Here, plaintiff readily acknowledges that a party seeking to establish a claim for negligent misrepresentation must show the defendant failed to act reasonably in ascertaining the accuracy of the information supplied or in communicating the information. See Ebrahimi v. E.F. Hutton & Co., 794 P.2d 1015 (Colo.App.1989). However, despite this acknowledgment, plaintiff does not claim that defendant was in any way negligent in making the promises regarding the placement of the advertisements; instead, plaintiff asserts that defendant may be held liable for negligently failing to perform as promised.

In as much as the tort doctrine of negligent misrepresentation applies only when there has been a misrepresentation of an existing fact, this assertion is clearly untenable.

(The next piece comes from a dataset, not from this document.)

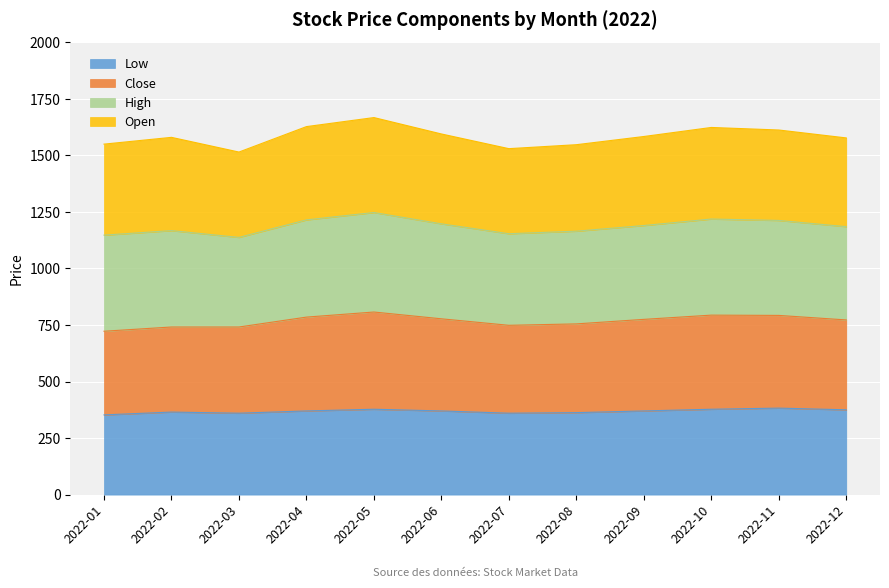

Is it true that Close equals 238.4 at 2022-07?

False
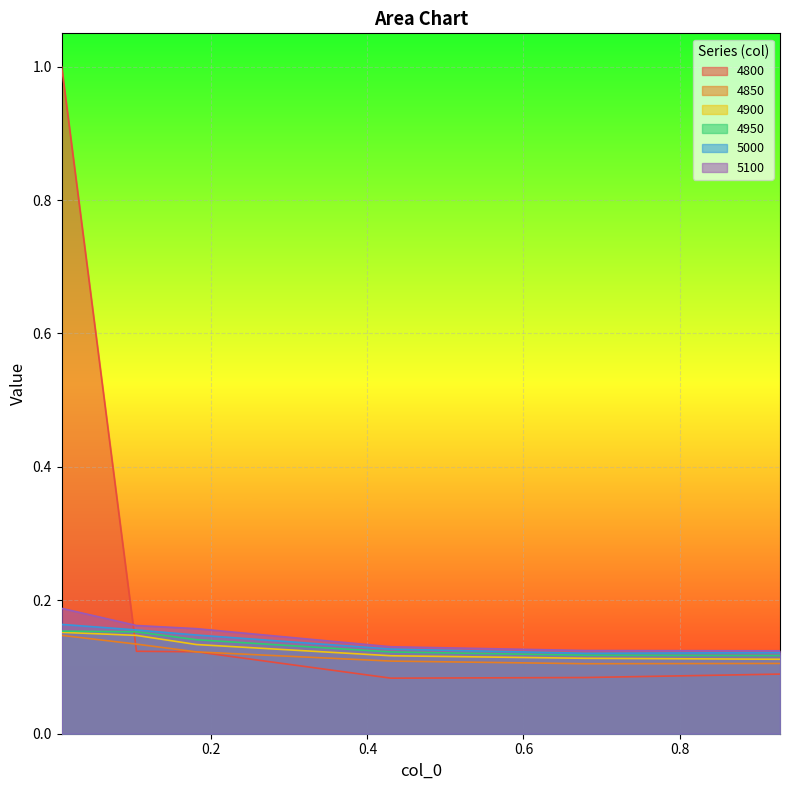

True or false: 4900 and 4850 intersect in this chart.

False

Thus, contrary to the position taken by plaintiff, a claim of negligent misrepresentation cannot be based solely on the nonperformance of a promise to do something at a future time. Lowell Staats Mining Co. v. Pioneer Uravan, Inc., 878 F.2d 1259 (10th Cir.1989); City of Warrensburg v. RCA Corp., 571 F.Supp. 743 (W.D.Mo.1983).

Here, the asserted failure of defendant to perform as promised constitutes, in essence, a breach of contract claim. And, as such, recovery thereon was precluded by the disclaimer in the contract. To the extent that plaintiff asserts a claim based on deceit, we conclude this contention fails because there were no assertions or evidence that at the time the plaintiff was given the assurances the defendant had no intent to comply with those representations. Restatement (Second) of Torts § 530 (1965), entitled “Misrepresentation of Intention.” The Comment on Restatement (Second) of Torts § 530(1) (1965) (paragraph b) provides in pertinent part:

To be actionable the statement of the maker’s own intention must be fraudulent, which is to say that he must in fact not have the intention stated.... If the statement is honestly made and the intention in fact exists, one who acts in justifiable reliance upon it cannot maintain an action of deceit if the maker for any reason changes his mind and fails or refuses to carry his expressed intention into effect. If the recipient wishes to have legal assurance that the intention honestly entertained will be carried out, he must see that it is expressed in the form of an enforceable contract, and his action must be on the contract.

Applying this analysis, we conclude that the trial court did not err in entering summary judgment in favor of defendant.

II.

Plaintiff also asserts that the entry of summary judgment was improper because there were material issues of fact concerning whether defendant had waived its rights under the contract disclaimers by acknowledging the placement errors and *472promising to correct them in future directories. We disagree.

Waiver of a contract term occurs when a party to the contract is entitled to assert a particular right, knows the right exists, but intentionally abandons that right. Ebrahimi v. E.F. Hutton & Co., supra. Waiver may be shown by a course of conduct signifying a purpose not to stand on a right, leading one, by a reasonable inference, to the conclusion that the right in question will not be insisted upon. Pastor v. San Juan School District No. 1, 699 P.2d 418 (Colo.App.1985).

Here, plaintiff concedes that, despite the alleged acknowledgements and assurances by defendant, the parties continued to execute written contracts containing disclaimer provisions. Under these circumstances, we conclude that defendant’s conduct did not amount to a voluntary relinquishment of its rights under those provisions.

Plaintiff’s remaining contentions are without merit.

The judgment is affirmed.

MARQUEZ, J., concurs. DUBOFSKY, J., dissents.